I scrape websites using Bash exclusively to verify the http status of client links and report back to them on errors found. I've found awk and sed to be the fastest and easiest to understand. Props to the OP.
curl -Lk https://example.com/ | sed -r 's~(href="|src=")([^"]+).*~\n\1\2~g' | awk '/^(href|src)/,//'
Because sed works on a single line, this will ensure that all urls are formatted properly on a new line, including any relative urls. The first sed finds all href and src attributes and puts each on a new line while simultaneously removing the rest of the line, inlcuding the closing double qoute (") at the end of the link.
Notice I'm using a tilde (~) in sed as the defining separator for substitution. This is preferred over a forward slash (/). The forward slash can confuse the sed substitution when working with html.
The awk finds any line that begins with href or src and outputs it.

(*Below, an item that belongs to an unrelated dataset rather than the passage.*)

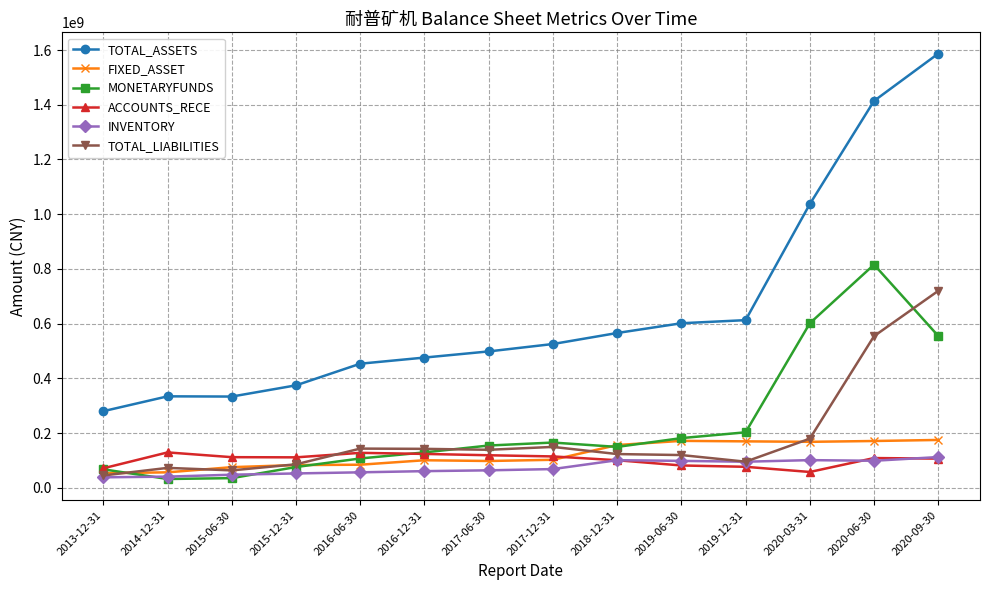

Which series has the widest spread of values?

TOTAL_ASSETS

Once the content is properly formatted, awk or sed can be used to collect any subset of these links. For example, you may not want base64 images, instead you want all the other images. Our new code would look like:
curl -Lk https://example.com/ | sed -r 's~(href="|src=")([^"]+).*~\n\1\2~g' | awk '/^(href|src)/,//' | awk '/^src="[^d]/,//'
Once the subset is extracted, just remove the href=" or src="
sed -r 's~(href="|src=")~~g'
This method is extremely fast and I use these in Bash functions to format the results across thousands of scraped pages for clients that want someone to review their entire site in one scrape.